In the daintiest and most graceful manner he’d ever seen, she sank down by his side.
He carefully showed her the metal hook he’d made. “You bait the hook.” He picked up a worm from the small clay pot where he’d gathered them a short time ago and showed her how.
“Does that hurt them?”
“I try not to think about that.”
“Oh, sorry.”
He wiped his hands. “Once it’s anchored to the hook, you place it into the water and wait for a fish to take the bait. Then you pull the fish to shore and capture it.”
She watched as he tossed the line in. “How long does it take?”
“It could be right away or hours from now, or even not at all.”
That seemed to confuse her even more. “Does this not bore you?”
He shook his head as he heard his brother’s insults in his mind over his favorite pastime. “Not really. I find it relaxing to sit with my thoughts and listen to the wind whispering to me through the trees.”
“You do have a serenity about you that others lack.”
That was a polite term for what Galen called his boorishness. “I’m a simple man, with simple needs.”
She ran her hand over the carvings he’d made on the pole. They were for the god of water, Ydor, who was said to favor fishermen. “And what are those needs you speak of?”
Aricles scratched at his chin. “Good company. No conflict. And a full belly is always nice.”

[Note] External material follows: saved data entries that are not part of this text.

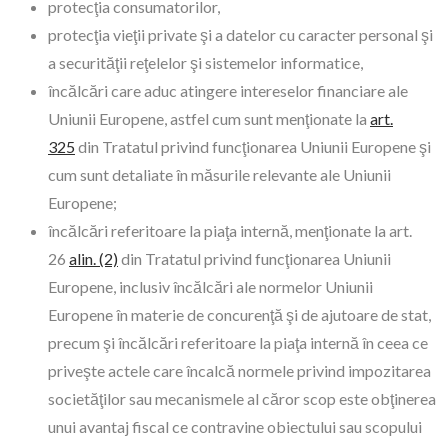
protecţia consumatorilor,
protecţia vieţii private şi a datelor cu caracter personal şi
a securităţii reţelelor şi sistemelor informatice,
încălcări care aduc atingere intereselor financiare ale
Uniunii Europene, astfel cum sunt menţionate la
art.
325
din Tratatul privind funcţionarea Uniunii Europene şi
cum sunt detaliate în măsurile relevante ale Uniunii
Europene;
încălcări referitoare la piaţa internă, menţionate la art.
26
alin. (2)
din Tratatul privind funcţionarea Uniunii
Europene, inclusiv încălcări ale normelor Uniunii
Europene în materie de concurenţă şi de ajutoare de stat,
precum şi încălcări referitoare la piaţa internă în ceea ce
priveşte actele care încalcă normele privind impozitarea
societăţilor sau mecanismele al căror scop este obţinerea
unui avantaj fiscal ce contravine obiectului sau scopului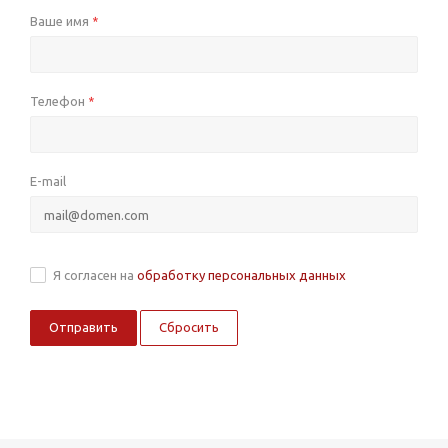
Ваше имя
*
Телефон
*
E-mail
Я согласен на
обработку персональных данных
Сбросить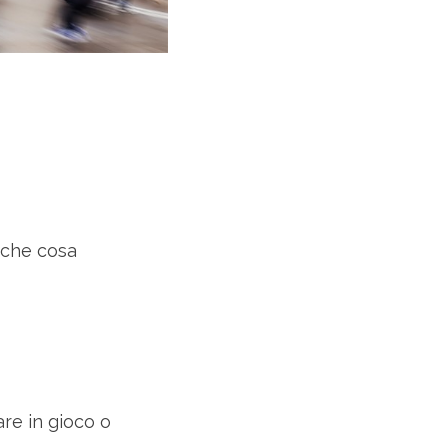
 che cosa
re in gioco o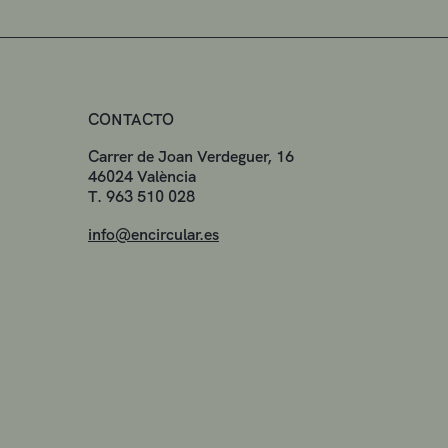
CONTACTO
Carrer de Joan Verdeguer, 16
46024 València
T. 963 510 028
info@encircular.es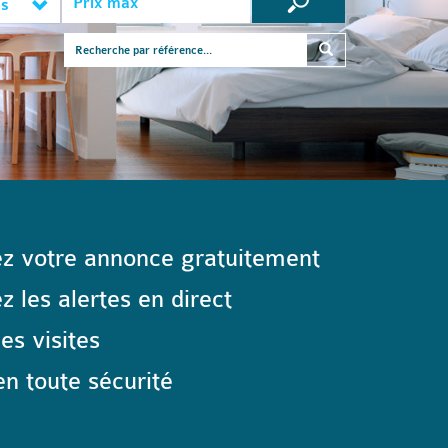
es
z votre annonce gratuitement
 les alertes en direct
les visites
n toute sécurité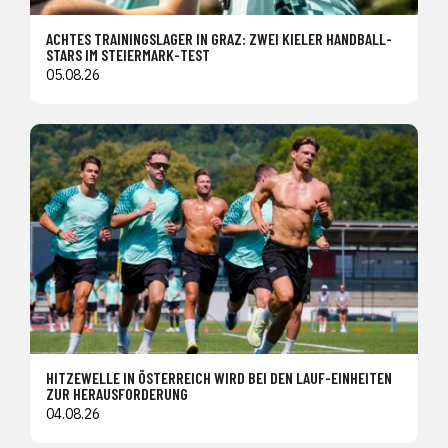
ACHTES TRAININGSLAGER IN GRAZ: ZWEI KIELER HANDBALL-
STARS IM STEIERMARK-TEST
05.08.26
HITZEWELLE IN ÖSTERREICH WIRD BEI DEN LAUF-EINHEITEN
ZUR HERAUSFORDERUNG
04.08.26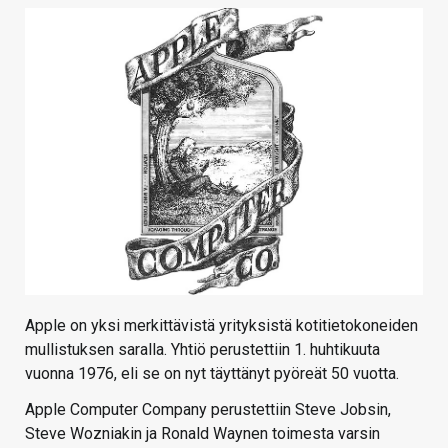
KAUPPA
VAIHDA TEEMA
HAKU
Apple on yksi merkittävistä yrityksistä kotitietokoneiden
mullistuksen saralla. Yhtiö perustettiin 1. huhtikuuta
vuonna 1976, eli se on nyt täyttänyt pyöreät 50 vuotta.
Apple Computer Company perustettiin Steve Jobsin,
Steve Wozniakin ja Ronald Waynen toimesta varsin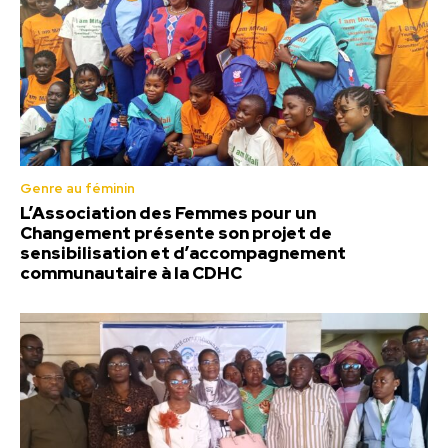
Genre au féminin
L’Association des Femmes pour un
Changement présente son projet de
sensibilisation et d’accompagnement
communautaire à la CDHC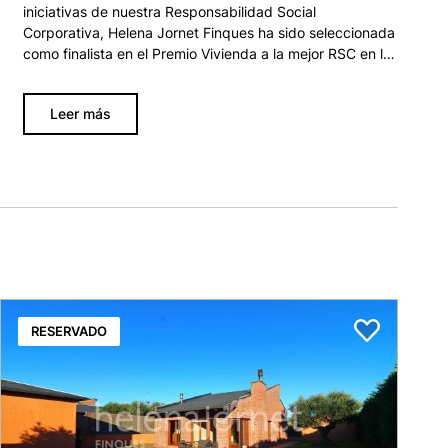
iniciativas de nuestra Responsabilidad Social
Corporativa, Helena Jornet Finques ha sido seleccionada
como finalista en el Premio Vivienda a la mejor RSC en la
nueva edición de los Premios Fotocasa Pro 2025. En esta
categoría, Fotocasa reconoce iniciativas del sector
Leer más
inmobiliario que van más allá del negocio y contribuyen.
Helena Jornet ha afirmado que "el solo hecho de ser
finalistas ya es un gran reconocimiento que supone para
nosotros una reafirmación del camino que hemos
escogido: vincular la actividad…
RESERVADO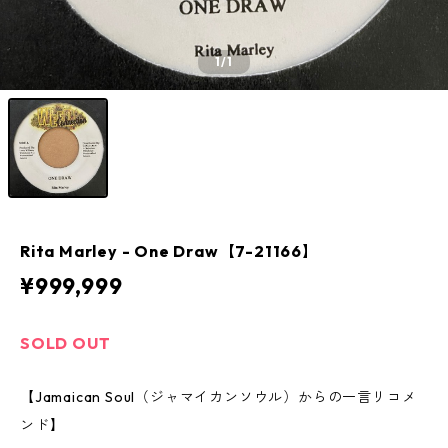
1
/1
Rita Marley - One Draw【7-21166】
¥999,999
SOLD OUT
【Jamaican Soul（ジャマイカンソウル）からの一言リコメ
ンド】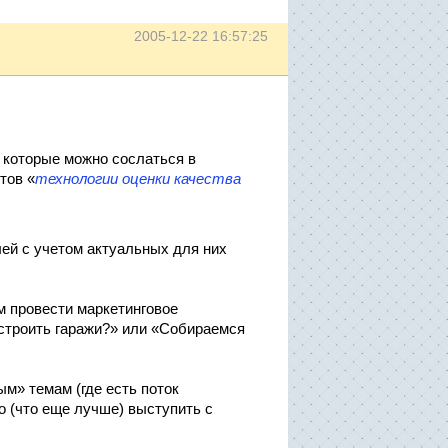
2005-12-22 16:57:25
 которые можно сослаться в
тов «
технологии оценки качества
ей с учетом актуальных для них
м провести маркетинговое
 строить гаражи?» или «Собираемся
м» темам (где есть поток
о (что еще лучше) выступить с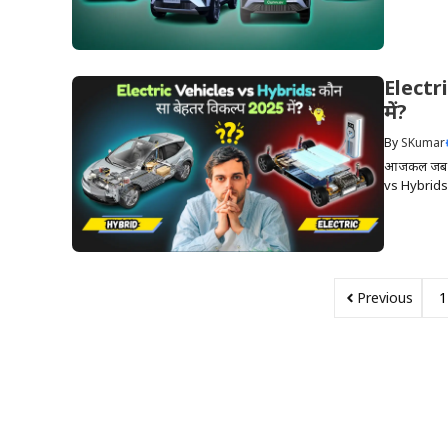
Electr
में?
By
SKumar
आजकल जब भी 
vs Hybrids म
Previous
1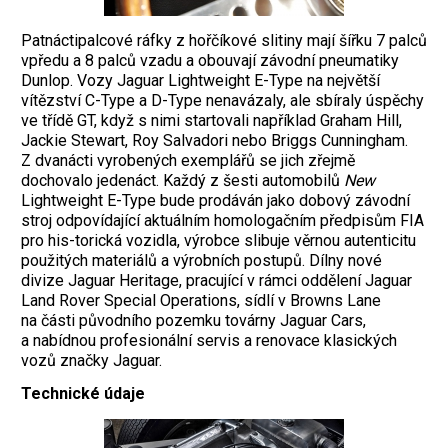
Patnáctipalcové ráfky z hořčíkové slitiny mají šířku 7 palců
vpředu a 8 palců vzadu a obouvají závodní pneumatiky
Dunlop.
Vozy Jaguar Lightweight E-Type na největší
vítězství C-Type a D-Type nenavázaly, ale sbíraly úspěchy
ve třídě GT, když s nimi startovali například Graham Hill,
Jackie Stewart, Roy Salvadori nebo Briggs Cunningham.
Z dvanácti vyrobených exemplářů se jich zřejmě
dochovalo jedenáct. Každý z šesti automobilů
New
Lightweight E-Type bude prodáván jako dobový závodní
stroj odpovídající aktuálním homologačním předpisům FIA
pro his-torická vozidla, výrobce slibuje věrnou autenticitu
použitých materiálů a výrobních postupů. Dílny nové
divize Jaguar Heritage, pracující v rámci oddělení Jaguar
Land Rover Special Operations, sídlí v Browns Lane
na části původního pozemku továrny Jaguar Cars,
a nabídnou profesionální servis a renovace klasických
vozů značky Jaguar.
Technické údaje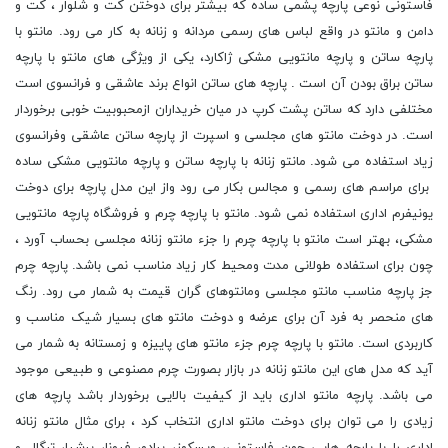
فاستونی نوعی پارچه پشمی ساده که بیشتر برای دوختن کت و شلوار ، کت و
دامن و مانتو در واقع لباس های رسمی مردانه و زنانه به کار می رود. مانتو با
پارچه ساتن و پارچه مانتویی مشکی ژاکارد، یکی از ویژگی های مانتو با پارچه
ساتن براق بودن آن است . پارچه های ساتن انواع برند عاشقی و فرانسوی است
مختلفی دارد که ساتن پشت کرپ در میان خریداران ازمحبوبیت خوبی برخوردار
است. در دوخت مانتو های مجلسی و اسپرت از پارچه ساتن عاشقی وفرانسوی
زیاد استفاده می شود. مانتو زنانه با پارچه ساتن و پارچه مانتویی مشکی ساده
برای مراسم های رسمی و مجالس بکار می رود واز این مدل پارچه برای دوخت
یونیفرم اداری استفاده نمی شود. مانتو با پارچه چرم و فروشگاه پارچه مانتویی
مشکی، بهتر است مانتو با پارچه چرم را جزء مانتو زنانه مجلسی بحساب آورد ،
چون برای استفاده طولانی مدت ومحیط کار زیاد مناسب نمی باشد. پارچه چرم
جز پارچه مناسب مانتو مجلسی ومانتوهای گران قیمت به شمار می رود. رنگ
های منحصر به فرد آن برای عرضه و دوخت مانتو های بسیار شیک مناسب و
کاربردی است. مانتو با پارچه چرم جزء مانتو های پاییزه و زمستانه به شمار می
آید که مدل های این مانتو زنانه در بازار بصورت چرم مصنوعی و طبیعی موجود
می باشد. پارچه مانتو اداری باید از کیفیت بالایی برخوردار باشد پارچه های
زیادی را می توان برای دوخت مانتو اداری انتخاب کرد ، برای مثال مانتو زنانه
اداری را با پارچه هایی چون فاستونی، ویسکوز، پرادو، فیونا، پرشیا، ترگال و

Bathymaas was amazed at his short list. “No love or shelter?”
“Shelter can be found anywhere. A cave or tent. As for love… I’m quite happy without it.”
How very strange to her. “I thought all men wanted to be loved.”
“Personally, I’d rather not have the pain of it.”
“Is that why you’re not wenching with the others?”
Aricles laughed. “What they’re about today has nothing to do with love, my lady. That is a physical act that doesn’t involve their hearts.”
That made even less sense to her. “Then why aren’t you with them?”
“What can I say? My brother wenches enough for both of us.” Aricles paused as he saw her trying to understand his flippant explanation. She was so intelligent about most things, but when it came to human emotions, she was as childlike and innocent as Malphas had warned them. “The honest truth, my lady… when I was a boy and staying with my grandfather, my aunt came in late one night. She was hysterical and in tears to find herself pregnant from a man she thought loved her. She’d given her body to him and when she conceived his child, he’d confessed that he’d only been dallying with her and had no interest in making her his wife. My grandfather told me that women, unlike men, quite often confuse sex with love, and that many women attach great significance to the physical act. I loved and adored my aunt, and when she killed herself days later, after she’d gone to her lover and he’d again insulted and denied her, it tore a hole in my heart. I vowed that I would never hurt a woman like that, and that I would take no lover except for my wife.”